[Available records — start]

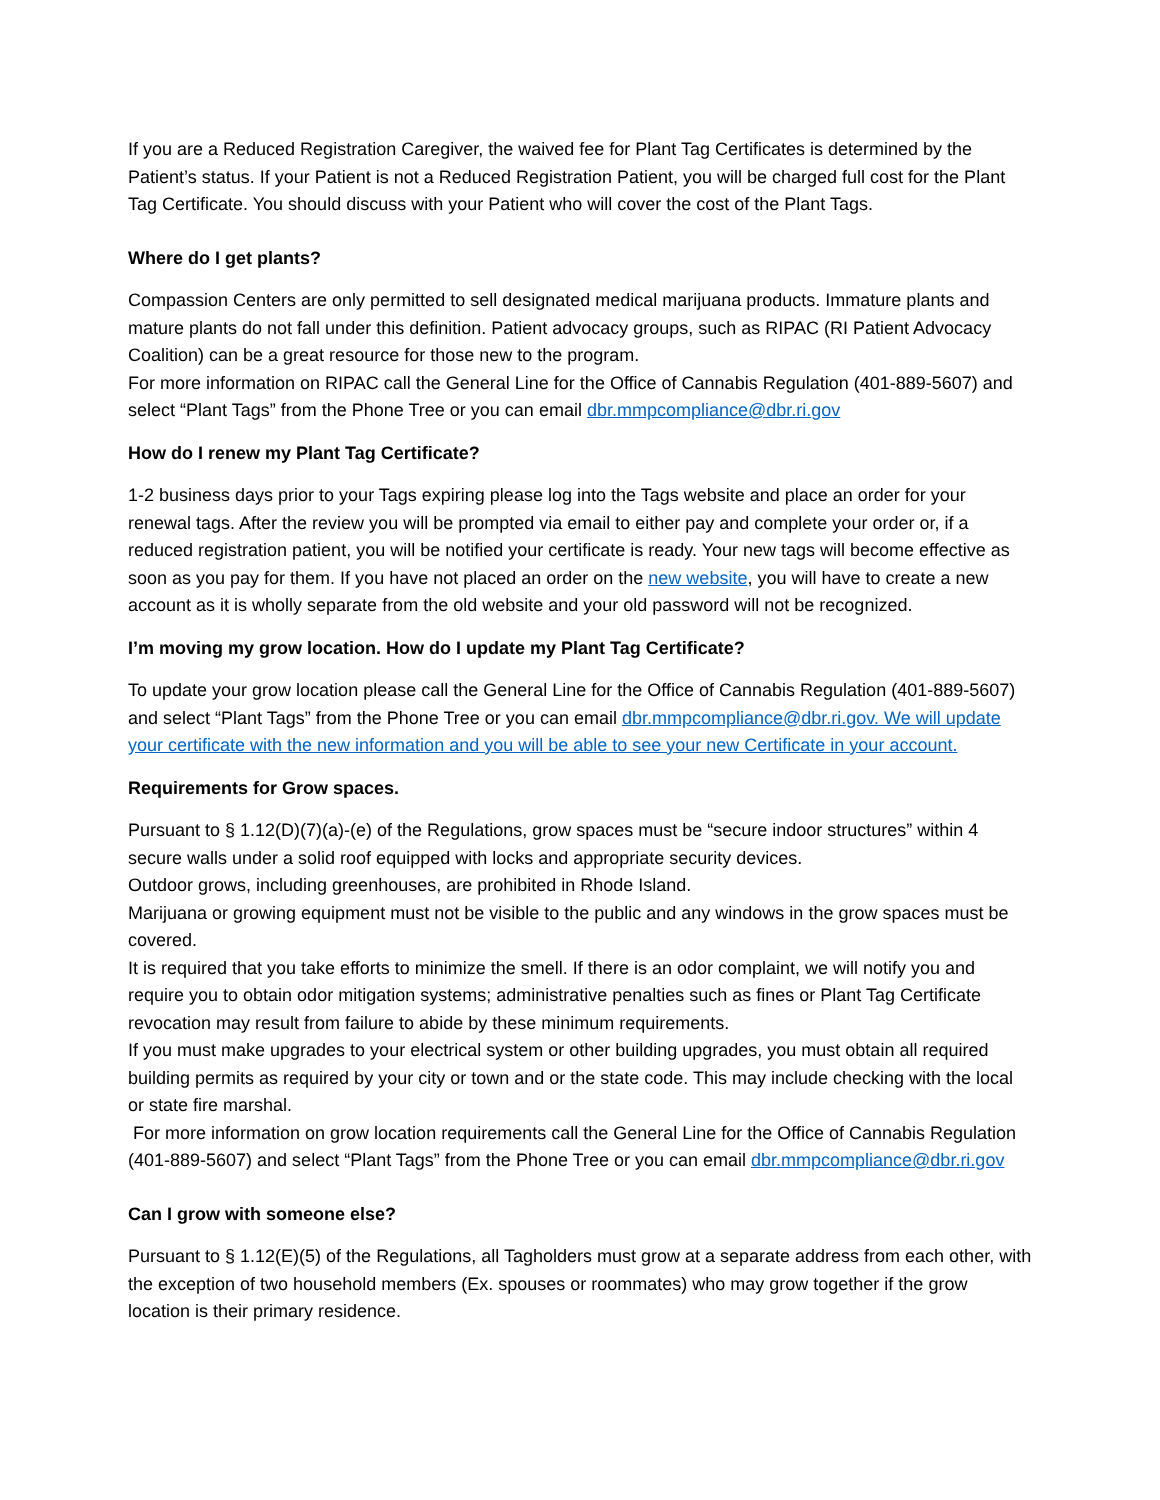If you are a Reduced Registration Caregiver, the waived fee for Plant Tag Certificates is determined by the Patient’s status. If your Patient is not a Reduced Registration Patient, you will be charged full cost for the Plant Tag Certificate. You should discuss with your Patient who will cover the cost of the Plant Tags.
Where do I get plants?
Compassion Centers are only permitted to sell designated medical marijuana products. Immature plants and mature plants do not fall under this definition. Patient advocacy groups, such as RIPAC (RI Patient Advocacy Coalition) can be a great resource for those new to the program.
For more information on RIPAC call the General Line for the Office of Cannabis Regulation (401-889-5607) and select “Plant Tags” from the Phone Tree or you can email dbr.mmpcompliance@dbr.ri.gov
How do I renew my Plant Tag Certificate?
1-2 business days prior to your Tags expiring please log into the Tags website and place an order for your renewal tags. After the review you will be prompted via email to either pay and complete your order or, if a reduced registration patient, you will be notified your certificate is ready. Your new tags will become effective as soon as you pay for them. If you have not placed an order on the new website, you will have to create a new account as it is wholly separate from the old website and your old password will not be recognized.
I’m moving my grow location. How do I update my Plant Tag Certificate?
To update your grow location please call the General Line for the Office of Cannabis Regulation (401-889-5607) and select “Plant Tags” from the Phone Tree or you can email dbr.mmpcompliance@dbr.ri.gov. We will update your certificate with the new information and you will be able to see your new Certificate in your account.
Requirements for Grow spaces.
Pursuant to § 1.12(D)(7)(a)-(e) of the Regulations, grow spaces must be “secure indoor structures” within 4 secure walls under a solid roof equipped with locks and appropriate security devices.
Outdoor grows, including greenhouses, are prohibited in Rhode Island.
Marijuana or growing equipment must not be visible to the public and any windows in the grow spaces must be covered.
It is required that you take efforts to minimize the smell. If there is an odor complaint, we will notify you and require you to obtain odor mitigation systems; administrative penalties such as fines or Plant Tag Certificate revocation may result from failure to abide by these minimum requirements.
If you must make upgrades to your electrical system or other building upgrades, you must obtain all required building permits as required by your city or town and or the state code. This may include checking with the local or state fire marshal.
For more information on grow location requirements call the General Line for the Office of Cannabis Regulation (401-889-5607) and select “Plant Tags” from the Phone Tree or you can email dbr.mmpcompliance@dbr.ri.gov
Can I grow with someone else?
Pursuant to § 1.12(E)(5) of the Regulations, all Tagholders must grow at a separate address from each other, with the exception of two household members (Ex. spouses or roommates) who may grow together if the grow location is their primary residence.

[Available records — finish]

What is needed. Copy out each line of the data that includes the string "more".

Solution.
For more information on RIPAC call the General Line for the Office of Cannabis Regulation (401-889-5607) and select “Plant Tags” from the Phone Tree or you can email dbr.mmpcompliance@dbr.ri.gov
For more information on grow location requirements call the General Line for the Office of Cannabis Regulation (401-889-5607) and select “Plant Tags” from the Phone Tree or you can email dbr.mmpcompliance@dbr.ri.gov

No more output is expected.